An old adage holds that a little bit of knowledge is a dangerous thing and this holds true for Lucas’ various “insights” into Jungian psychology. Even if you have only passing familiarity with such concepts, you can tell that Lucas understands some of its form, but not much about its function.

 

The plot takes other odd twists. Jill, who was Darcy’s best friend, seems to have moved in with Lucas almost immediately after Jacob shot up the town. Is she a grief maven or a grifter? That’s not nearly as weird as a subplot involving a way to help Eli to graduate from high school via a credited post-drop out project. The grand idea is to make a monster movie starring Eli and other locals that will debut at (gulp!) the Majestic Theater. This, somehow, is supposed to help the community heal. This really angers Sandra, who is convinced that Eli is as psychotic as his sanguinary brother. Lucas tells of his battles with Sandra, how the movie is proceeding, and his sadness that Eli has grown closer to two others and has moved out.
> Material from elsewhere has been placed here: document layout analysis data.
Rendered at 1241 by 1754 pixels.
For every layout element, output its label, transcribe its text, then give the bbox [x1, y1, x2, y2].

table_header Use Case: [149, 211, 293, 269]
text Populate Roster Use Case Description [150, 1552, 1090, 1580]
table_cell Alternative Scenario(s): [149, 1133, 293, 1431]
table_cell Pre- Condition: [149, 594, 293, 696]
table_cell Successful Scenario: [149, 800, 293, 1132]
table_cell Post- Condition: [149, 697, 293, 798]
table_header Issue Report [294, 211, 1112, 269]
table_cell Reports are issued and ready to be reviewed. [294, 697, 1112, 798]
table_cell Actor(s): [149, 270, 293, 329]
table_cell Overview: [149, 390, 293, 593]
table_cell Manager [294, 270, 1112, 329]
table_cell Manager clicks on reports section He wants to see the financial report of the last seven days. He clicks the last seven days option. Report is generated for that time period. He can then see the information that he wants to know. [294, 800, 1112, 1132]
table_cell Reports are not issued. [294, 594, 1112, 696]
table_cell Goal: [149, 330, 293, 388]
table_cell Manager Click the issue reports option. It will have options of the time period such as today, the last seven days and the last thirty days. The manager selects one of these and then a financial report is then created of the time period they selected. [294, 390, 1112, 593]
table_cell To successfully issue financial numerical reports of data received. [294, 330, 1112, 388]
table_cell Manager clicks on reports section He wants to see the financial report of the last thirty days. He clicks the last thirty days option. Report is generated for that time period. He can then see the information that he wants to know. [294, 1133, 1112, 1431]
All of this is detailed in, yep, letters to Karl–17 in all, one for each victim. Karl remains silent.

 

The last part of the book takes place nearly four years later and updates us on Lucas, his new Jungian therapist, his relationship with Jill, how Eli has fared, and Karl’s fate. If you sense you’ve been setup for a cheap plot ploy, who am I to dissuade you? You might like the resolution and manipulative sentimentality better than I did, but everything is pretty much what I expected from a novel that’s a classic one-trick pony.

 

About the best I can say for We Are the Light is that it didn’t turn into an evangelical Christian novel filled with miracles. Still, if this book is optioned, you’d do well to read reviews from respected film critics before viewing it. By all means avoid  trade magazine hacks and anyone who calls it “timely” because of it deals with the national plague of mass shootings. Let me be clear; those people insult Aurora, Buffalo, El Paso, Nashville, Sandy Hook, Uvalde, Virginia Beach, and all the other places where real people suffering from real anguish continue to grieve.